La deuxième sur la résistance est parfois remise en question, et il faut maintenant que la justice rappelle le « la » comme ce week-end en refusant l’arrêté d’interdiction de l’« antifafest », qui existe depuis 2013 sans aucun trouble à l’ordre public. Pourtant à l’époque qualifié « d’extrême gauche », c’est Manouchian qui aujourd’hui est au Panthéon, ce n’est ni Laval ni Pétain.
Laurent Joly rappelle dans sa conclusion que Vichy demeure la seule période où l’extrême droite fut au pouvoir. Manière de rappeler qu’elle ne représente aucune nouveauté. D’ailleurs, l’historien commente l’actualité dans l’avant-dernière page du livre :
« L’extrême droite nationaliste, délégitimée à la suite des crimes du nazisme et de ceux des régimes collaborateurs, fascistes ou fascisants en Europe, est revenue en force en Occident, avec la même haine foncière des idéaux d’égalité et de liberté, le même mépris de l’état de droit, la même tendance à désigner des boucs émissaires »[3].

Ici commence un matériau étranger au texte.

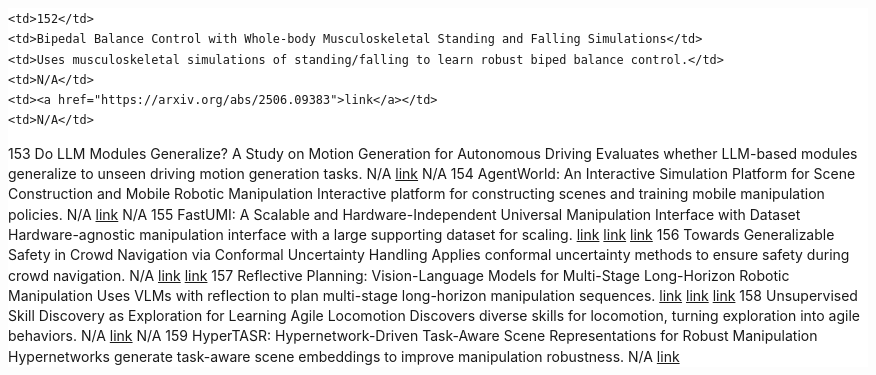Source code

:     <td>152</td>
    <td>Bipedal Balance Control with Whole-body Musculoskeletal Standing and Falling Simulations</td>
    <td>Uses musculoskeletal simulations of standing/falling to learn robust biped balance control.</td>
    <td>N/A</td>
    <td><a href="https://arxiv.org/abs/2506.09383">link</a></td>
    <td>N/A</td>
  </tr>
  <tr>
    <td>153</td>
    <td>Do LLM Modules Generalize? A Study on Motion Generation for Autonomous Driving</td>
    <td>Evaluates whether LLM-based modules generalize to unseen driving motion generation tasks.</td>
    <td>N/A</td>
    <td><a href="https://arxiv.org/abs/2509.02754">link</a></td>
    <td>N/A</td>
  </tr>
  <tr>
    <td>154</td>
    <td>AgentWorld: An Interactive Simulation Platform for Scene Construction and Mobile Robotic Manipulation</td>
    <td>Interactive platform for constructing scenes and training mobile manipulation policies.</td>
    <td>N/A</td>
    <td><a href="https://arxiv.org/abs/2508.07770">link</a></td>
    <td>N/A</td>
  </tr>
  <tr>
    <td>155</td>
    <td>FastUMI: A Scalable and Hardware-Independent Universal Manipulation Interface with Dataset</td>
    <td>Hardware-agnostic manipulation interface with a large supporting dataset for scaling.</td>
    <td><a href="https://fastumi.com/">link</a></td>
    <td><a href="https://arxiv.org/abs/2409.19499">link</a></td>
    <td><a href="https://github.com/zxzm-zak/FastUMI_Data">link</a></td>
  </tr>
  <tr>
    <td>156</td>
    <td>Towards Generalizable Safety in Crowd Navigation via Conformal Uncertainty Handling</td>
    <td>Applies conformal uncertainty methods to ensure safety during crowd navigation.</td>
    <td>N/A</td>
    <td><a href="https://arxiv.org/abs/2508.05634">link</a></td>
    <td><a href="https://github.com/tasl-lab/GenSafeNav">link</a></td>
  </tr>
  <tr>
    <td>157</td>
    <td>Reflective Planning: Vision-Language Models for Multi-Stage Long-Horizon Robotic Manipulation</td>
    <td>Uses VLMs with reflection to plan multi-stage long-horizon manipulation sequences.</td>
    <td><a href="https://reflect-vlm.github.io/">link</a></td>
    <td><a href="https://arxiv.org/abs/2502.16707">link</a></td>
    <td><a href="https://github.com/yunhaif/reflect-vlm">link</a></td>
  </tr>
  <tr>
    <td>158</td>
    <td>Unsupervised Skill Discovery as Exploration for Learning Agile Locomotion</td>
    <td>Discovers diverse skills for locomotion, turning exploration into agile behaviors.</td>
    <td>N/A</td>
    <td><a href="https://arxiv.org/abs/2508.08982">link</a></td>
    <td>N/A</td>
  </tr>
  <tr>
    <td>159</td>
    <td>HyperTASR: Hypernetwork-Driven Task-Aware Scene Representations for Robust Manipulation</td>
    <td>Hypernetworks generate task-aware scene embeddings to improve manipulation robustness.</td>
    <td>N/A</td>
    <td><a href="https://arxiv.org/abs/2508.18802">link</a></td>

A l’heure où beaucoup, et pas seulement à droite, envisagent l’arrivée au pouvoir de l’extrême droite et considèrent qu’elle n’a plus rien à voir avec celle des années trente et quarante, l’historien remet la situation actuelle en perspective historique, comme c’est son rôle.

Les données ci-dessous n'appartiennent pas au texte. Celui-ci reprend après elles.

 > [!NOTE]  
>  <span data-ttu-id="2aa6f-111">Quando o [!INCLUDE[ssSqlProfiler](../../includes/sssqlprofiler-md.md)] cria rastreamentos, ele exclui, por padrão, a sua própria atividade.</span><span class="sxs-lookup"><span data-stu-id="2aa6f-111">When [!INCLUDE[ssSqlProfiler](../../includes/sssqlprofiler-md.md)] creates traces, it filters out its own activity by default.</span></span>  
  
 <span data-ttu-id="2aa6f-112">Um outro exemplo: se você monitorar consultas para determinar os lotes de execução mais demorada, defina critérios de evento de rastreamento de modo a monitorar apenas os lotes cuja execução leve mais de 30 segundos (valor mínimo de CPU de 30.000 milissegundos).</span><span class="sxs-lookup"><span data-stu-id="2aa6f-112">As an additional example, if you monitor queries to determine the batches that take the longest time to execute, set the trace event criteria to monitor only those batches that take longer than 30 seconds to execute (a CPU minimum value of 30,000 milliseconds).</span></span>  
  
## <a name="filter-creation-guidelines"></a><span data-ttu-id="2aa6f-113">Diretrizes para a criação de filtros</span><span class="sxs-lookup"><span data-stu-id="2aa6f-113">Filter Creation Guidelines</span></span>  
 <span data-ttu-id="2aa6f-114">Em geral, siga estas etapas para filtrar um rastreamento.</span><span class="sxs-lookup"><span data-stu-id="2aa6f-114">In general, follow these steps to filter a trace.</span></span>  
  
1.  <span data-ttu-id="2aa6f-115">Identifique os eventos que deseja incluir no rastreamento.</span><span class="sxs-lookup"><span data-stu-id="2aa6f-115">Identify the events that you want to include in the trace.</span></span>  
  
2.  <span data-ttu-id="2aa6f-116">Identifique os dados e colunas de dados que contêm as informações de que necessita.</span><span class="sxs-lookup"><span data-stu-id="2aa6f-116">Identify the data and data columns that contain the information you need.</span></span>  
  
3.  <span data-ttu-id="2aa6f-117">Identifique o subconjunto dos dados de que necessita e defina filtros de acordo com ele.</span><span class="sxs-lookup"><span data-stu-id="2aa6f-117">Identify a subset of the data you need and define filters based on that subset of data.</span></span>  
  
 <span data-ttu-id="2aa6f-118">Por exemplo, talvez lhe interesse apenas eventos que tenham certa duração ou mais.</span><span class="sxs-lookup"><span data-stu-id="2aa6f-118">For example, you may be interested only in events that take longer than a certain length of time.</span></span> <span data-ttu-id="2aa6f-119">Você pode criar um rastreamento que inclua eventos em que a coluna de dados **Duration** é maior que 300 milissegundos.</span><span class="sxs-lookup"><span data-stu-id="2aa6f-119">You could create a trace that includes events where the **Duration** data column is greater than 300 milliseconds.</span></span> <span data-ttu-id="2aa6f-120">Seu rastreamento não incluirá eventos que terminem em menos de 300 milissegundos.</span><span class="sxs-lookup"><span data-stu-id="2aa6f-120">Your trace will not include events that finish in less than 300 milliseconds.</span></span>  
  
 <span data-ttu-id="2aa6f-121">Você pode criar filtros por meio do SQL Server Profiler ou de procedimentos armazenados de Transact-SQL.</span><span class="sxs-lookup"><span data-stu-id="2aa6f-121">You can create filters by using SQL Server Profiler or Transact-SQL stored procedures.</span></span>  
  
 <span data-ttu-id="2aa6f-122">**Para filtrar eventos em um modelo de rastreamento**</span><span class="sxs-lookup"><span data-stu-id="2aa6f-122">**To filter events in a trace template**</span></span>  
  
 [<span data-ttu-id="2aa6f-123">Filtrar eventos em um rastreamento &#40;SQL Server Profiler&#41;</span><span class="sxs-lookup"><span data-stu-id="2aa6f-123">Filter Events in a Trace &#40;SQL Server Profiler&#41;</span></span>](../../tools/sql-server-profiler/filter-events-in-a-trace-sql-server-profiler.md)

Pour la mémoire de mes amis résistants du village d’où je viens, de mes amis descendants des survivants de la Shoah, je vous enjoins avec solennité à ne pas tout confondre. Alors oui il faut voter comme tous les ans la subvention à l’Université Populaire de Lyon.
Je vous remercie,
[1] Laurent JOLY (sous la direction de), Vichy, histoire d’une dictature, p. 449-450.
[2] Laurent JOLY (sous la direction de), Vichy, histoire d’une dictature, p. 457.
[3] Laurent JOLY (sous la direction de), Vichy, histoire d’une dictature, p. 458.